Doctor: “She’ll even it out for you.”
Me (leaping from the table to the door in a single bound): “NOOOOO!!!”
No-brow lady: “It’ll only take a second. I’m very fast.”
Me: “No way!” Clinging to the door.
Doctor: “Well, if you’re not willing to let us help, I’d suggest you give it a week or two and it will all even out. That twitch in your eye should go away too.”
Unfortunately, the next day I had to leave for a business trip to Vegas where I would meet my newest client in person for the first time. I tried to rehearse my introduction in the mirror so as not to frighten the man too much.
What I said: “Hi, I’m Jane Gideon, your new publicist.”
What my face communicated: “HI, I’M JANE GIDEON YOUR NEW PUBLICIST AND I’M SURPRISED AND DESPERATE TO BE HERE! BUT YOU SHOULD TRUST ME TO HANDLE ALL PRESS ISSUES WITH THE SAME GRACE AND CALM THAT JACK NICHOLSON SHOWED WHEN HE SAID ‘HERE’S JOHNNY!’ IN THE SHINING.”
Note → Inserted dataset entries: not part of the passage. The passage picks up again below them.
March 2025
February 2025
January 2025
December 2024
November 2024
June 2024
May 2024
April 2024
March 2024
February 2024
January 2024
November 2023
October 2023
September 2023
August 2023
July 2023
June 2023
I decided that the less scary and odd thing to do would be to wear sunglasses and head scarves to all my meetings in Vegas, claiming my right eye had been mangled while wrestling the paparazzi for my client Celine Dion (what were they gonna do? Call Celine Dion and check?). My back-up plan was to keep them liquored up so that they wouldn’t remember what I looked like anyway after leaving Vegas. One night, I did get a bit sloppy and let the sunglasses and scarf come off, thinking it would be too dark for anyone to notice. My client physically jumped back and actually said out loud, “What the…?” before he caught himself and then pretended not to notice…and subsequently ordered a shot of whiskey.
After a week or so, the wayward eyebrow did calm down, but I had to pluck the lower half of my right eyebrow and the upper half of my left eyebrow to get them somewhat even. Alas, the twitch has not subsided.
Let this be a warning to all of you who wish to look younger – get over it. Embrace your wrinkles. Appreciate your eyebrows for being symmetrical and in their correct places. I just want that little crinkle between my eyes back because now I really am angry, but no one knows it. And I can report that I don’t have that perpetually surprised look. No, I’m perpetually in shock and awe.